Measuring What Matters 

We believe Impact is only real if it’s measured and managed. We look for managers who can quantify reach and results - for example, the number of customers served, the volume of loans disbursed to MSMEs, or evidence of improved financial health - and complement that with human stories from end beneficiaries and we encourage  use of widely adopted frameworks (such as IRIS+) with clear reporting against relevant SDGs. Alongside the SDGs we have defined per Impact thematic, we also recognise that ‘cross-cutting SDGs’ exist which are integrated into most of our investments.

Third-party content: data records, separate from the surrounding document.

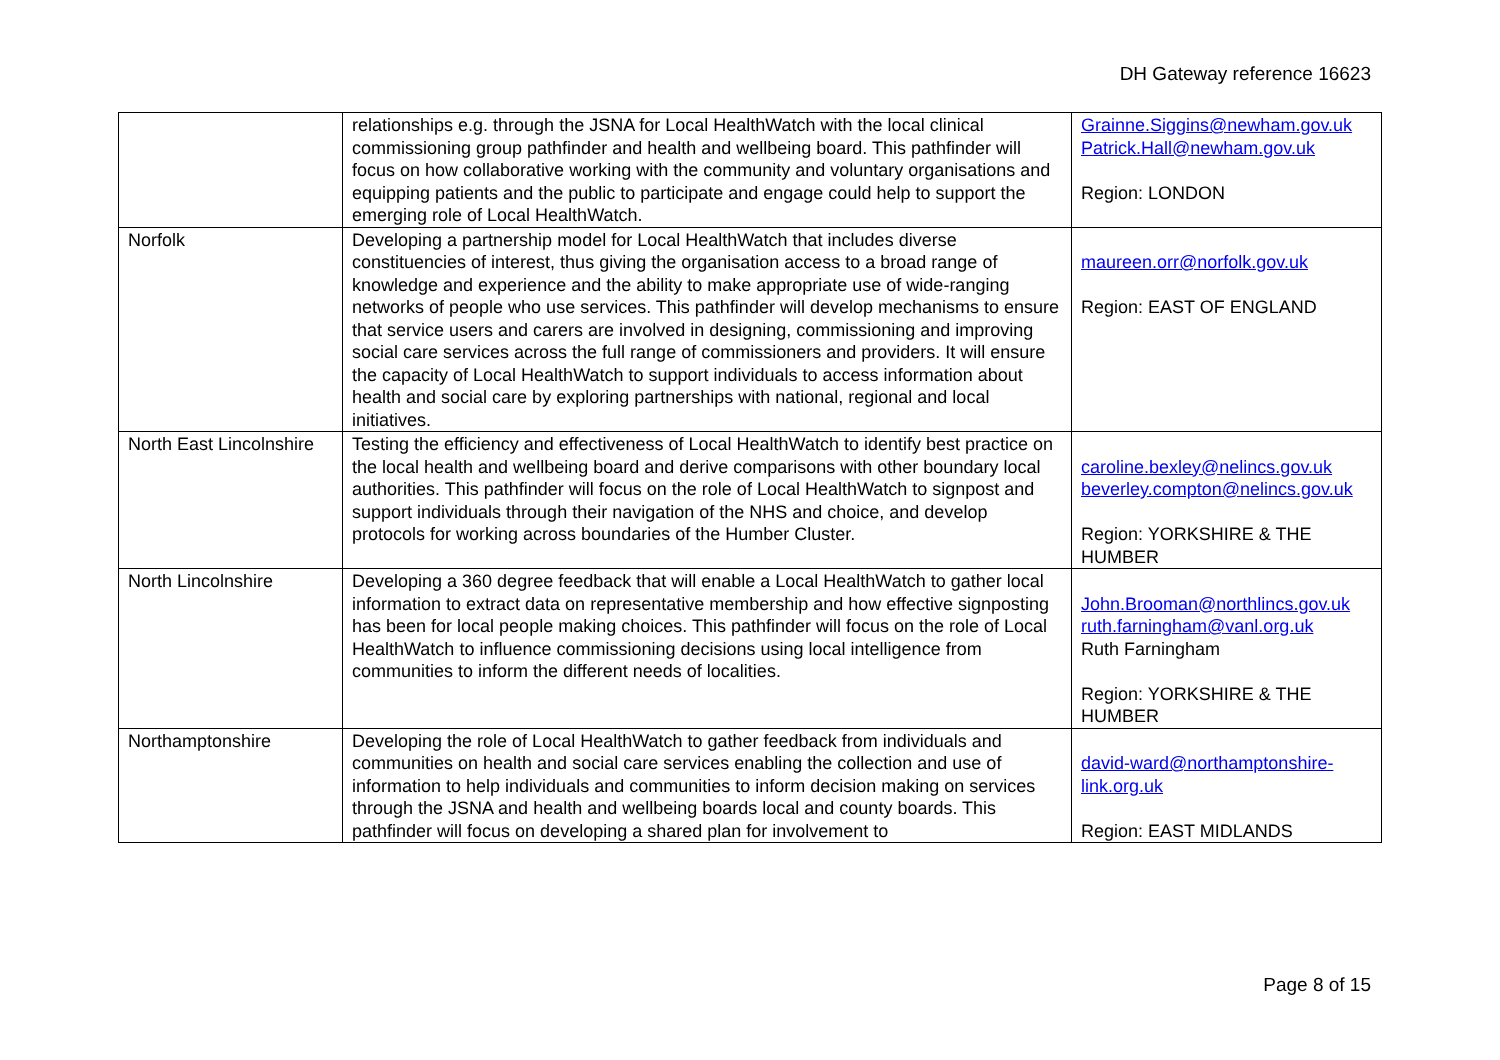DH Gateway reference 16623
| | relationships e.g. through the JSNA for Local HealthWatch with the local clinical commissioning group pathfinder and health and wellbeing board. This pathfinder will focus on how collaborative working with the community and voluntary organisations and equipping patients and the public to participate and engage could help to support the emerging role of Local HealthWatch. | Grainne.Siggins@newham.gov.uk Patrick.Hall@newham.gov.uk Region: LONDON |
| Norfolk | Developing a partnership model for Local HealthWatch that includes diverse constituencies of interest, thus giving the organisation access to a broad range of knowledge and experience and the ability to make appropriate use of wide-ranging networks of people who use services. This pathfinder will develop mechanisms to ensure that service users and carers are involved in designing, commissioning and improving social care services across the full range of commissioners and providers. It will ensure the capacity of Local HealthWatch to support individuals to access information about health and social care by exploring partnerships with national, regional and local initiatives. | maureen.orr@norfolk.gov.uk Region: EAST OF ENGLAND |
| North East Lincolnshire | Testing the efficiency and effectiveness of Local HealthWatch to identify best practice on the local health and wellbeing board and derive comparisons with other boundary local authorities. This pathfinder will focus on the role of Local HealthWatch to signpost and support individuals through their navigation of the NHS and choice, and develop protocols for working across boundaries of the Humber Cluster. | caroline.bexley@nelincs.gov.uk beverley.compton@nelincs.gov.uk Region: YORKSHIRE & THE HUMBER |
| North Lincolnshire | Developing a 360 degree feedback that will enable a Local HealthWatch to gather local information to extract data on representative membership and how effective signposting has been for local people making choices. This pathfinder will focus on the role of Local HealthWatch to influence commissioning decisions using local intelligence from communities to inform the different needs of localities. | John.Brooman@northlincs.gov.uk ruth.farningham@vanl.org.uk Ruth Farningham Region: YORKSHIRE & THE HUMBER |
| Northamptonshire | Developing the role of Local HealthWatch to gather feedback from individuals and communities on health and social care services enabling the collection and use of information to help individuals and communities to inform decision making on services through the JSNA and health and wellbeing boards local and county boards. This pathfinder will focus on developing a shared plan for involvement to | david-ward@northamptonshire-link.org.uk Region: EAST MIDLANDS |
Page 8 of 15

Our Theory of Change for Financial Inclusion - in plain language

A Theory of Change connects inputs and activities to outputs, outcomes, and impact. 
For Financial Inclusion, simplified, this can look like: Fair finance in → better decision-making framework(s) → resilient households & firms → thriving, more equal communities i.e. more decent work, less inequality → sustainable, inclusive growth.

Financial Inclusion in Action – Case Study

Our vision for a better world is one in which the Impact of an investment is taken into consideration in every investment decision made. Through one of our fund investments, Quona Capital, capital is invested in consideration of the Impact Theme of Financial Inclusion across EM globally. Within the Quona Capital portfolio is a high growth, high impact company based in Brazil, Creditas. 
 

Creditas at a glance

Creditas is Latin America’s leading secured lending platform, offering an integrated, digital first ecosystem that lets consumers borrow, purchase, and insure across three verticals: housing, mobility, and work. Its end to end technology and proprietary underwriting unlock affordable, collateralized credit with a market leading NPS of 80+. Quona has been a key shareholder and board partner since 2015, closely supporting overall development and recently supporting Creditas’ impact measurement via an impact measurement project, called 60 Decibels  (for more information please see: https://60decibels.com)

Market gap

Brazil’s consumer credit is dominated by short term, high rate unsecured loans (avg 41% APR; 300%+ on credit cards). Despite high asset ownership (65% of homes, 75% of cars owned outright), traditional banks have underused asset backed lending, leaving >$3T in collateral untapped and millions underserved—especially in Northern Brazil and Mexico (market data source: Quona Capital).

Creditas’ solution

Affordable secured loans (home, auto, payroll benefits) help consumers refinance expensive debt, manage household finances, and invest in their future—delivered through a platform  for high quality, collateralized credit and expansion into underserved regions.

Early impact indicators (survey results based on data collected by 60  Decibels)

  • 65% of Creditas’ clients had no prior access to a comparable service (60% men; 70% women).
  • 62% could not easily find a good alternative (top alternatives: national/digital banks, government programs, small business credit).
  • 40% used loans for business purposes (notably inventory purchases and renovations).
  • 57% report improved quality of life after engaging with Creditas.

The above example shows Financial Inclusion and Theory of Change in practice, and the meaningful positive change that emerges when capital is directed to underserved borrowers. Capital therefore reaches people and MSMEs via fit-for-purpose products from responsible providers; this in turns driving access to helpful financial frameworks (e.g. tools, platforms) that enable and support payments technology and digitalization. 

Through our Impact investing discipline, and Financial Inclusion as a key Impact Theme, Anthos Fund & Asset Management seeks to promote greater financial literacy, growing businesses, and steadier cash flows ultimately supporting communities to thrive through the creation of local enterprise and resulting in a reduction of inequality, directly through access to decent work. Overall driving sustainable, inclusive growth.